The code uses http.ListenAndServeTLS() to act as a webserver

Crucially, we did not specify a TLS curve that we want to use. Under the bonnet in Go 1.23’s tls package, X25519Kyber768Draft00 is the default ‘curve’ (although it is really a curve and a lattice). We can specify overrides, and that will allow us to use other curves, but the x25519Kyber768Draft00 value is un-exported in Go 1.23, meaning it can’t be specified by the user of the tls package. It is likely to stay this way until NIST finalises a new standard, and the Go team are comfortable committing to a public API for the Kyber integration.

Testing Our Webserver

We can test our webserver by navigating to https://localhost:8443 (or whatever port number has been configured.) Looking at the dev tools in Chrome, we can see the relevant cipher suite:

A screenshot of Google Chrome developer tools, with the cipher suite highlighted. It is X25519Kyber768Draft00

A screenshot of Google Chrome developer tools. The cipher suite is X25519Kyber768Draft00

A zoom in on the other screenshot.
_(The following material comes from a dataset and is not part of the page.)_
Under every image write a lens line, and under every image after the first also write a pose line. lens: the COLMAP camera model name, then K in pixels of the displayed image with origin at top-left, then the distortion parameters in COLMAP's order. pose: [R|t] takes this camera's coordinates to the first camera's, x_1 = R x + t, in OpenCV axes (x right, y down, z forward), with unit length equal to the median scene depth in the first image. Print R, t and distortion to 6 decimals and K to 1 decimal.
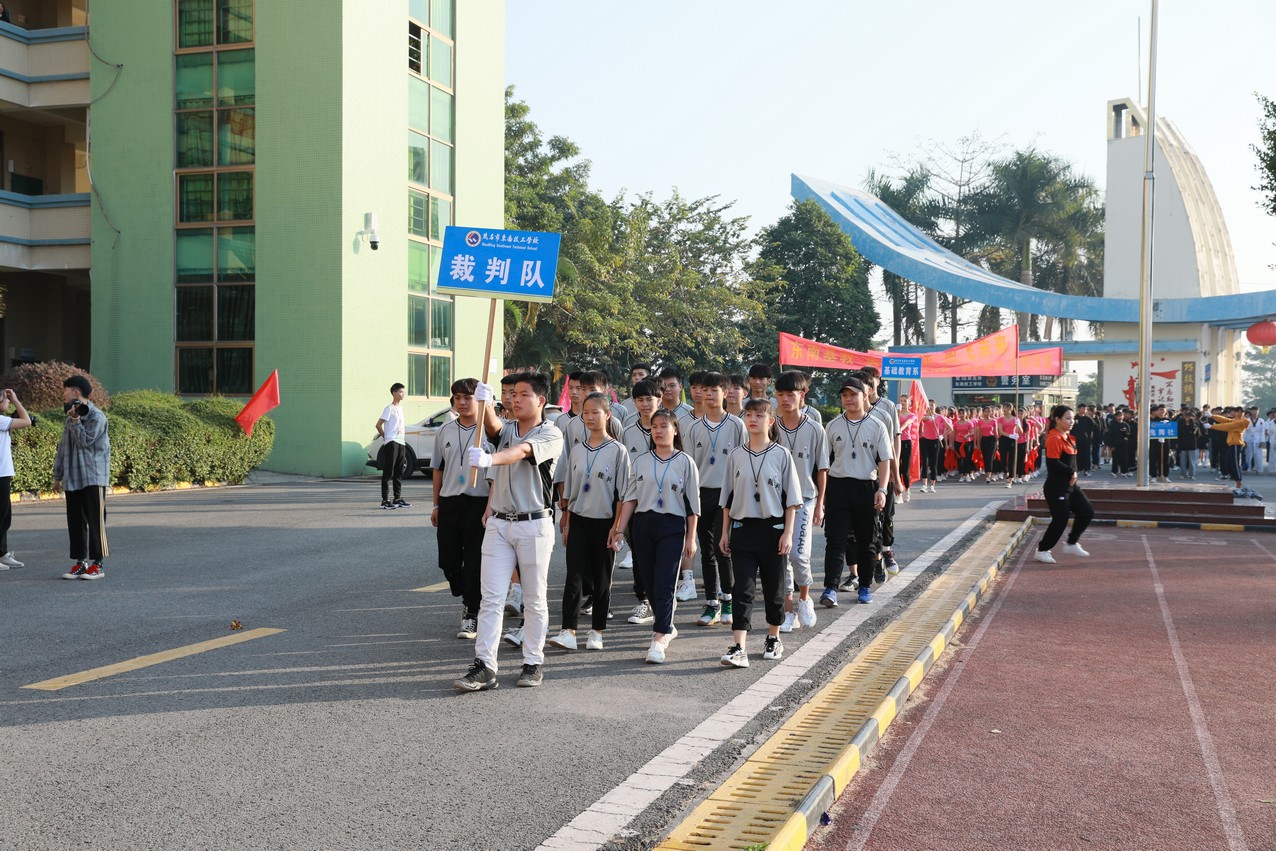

The text reads: The connection to this site is encrypted and authenticated using TLS 1.3, X25519Kyber768Draft00, and AES_128_GCM

“The connection to this site is encrypted and authenticated using TLS 1.3, X25519Kyber768Draft00, and AES_128_GCM”

We can see that our browser and our webserver are talking to each other using X25519Kyber768Draft00 hybrid Post-Quantum Cryptography.

As noted before, this is only if you use Go 1.23rc2. In Go 1.22, plain X25519 is used.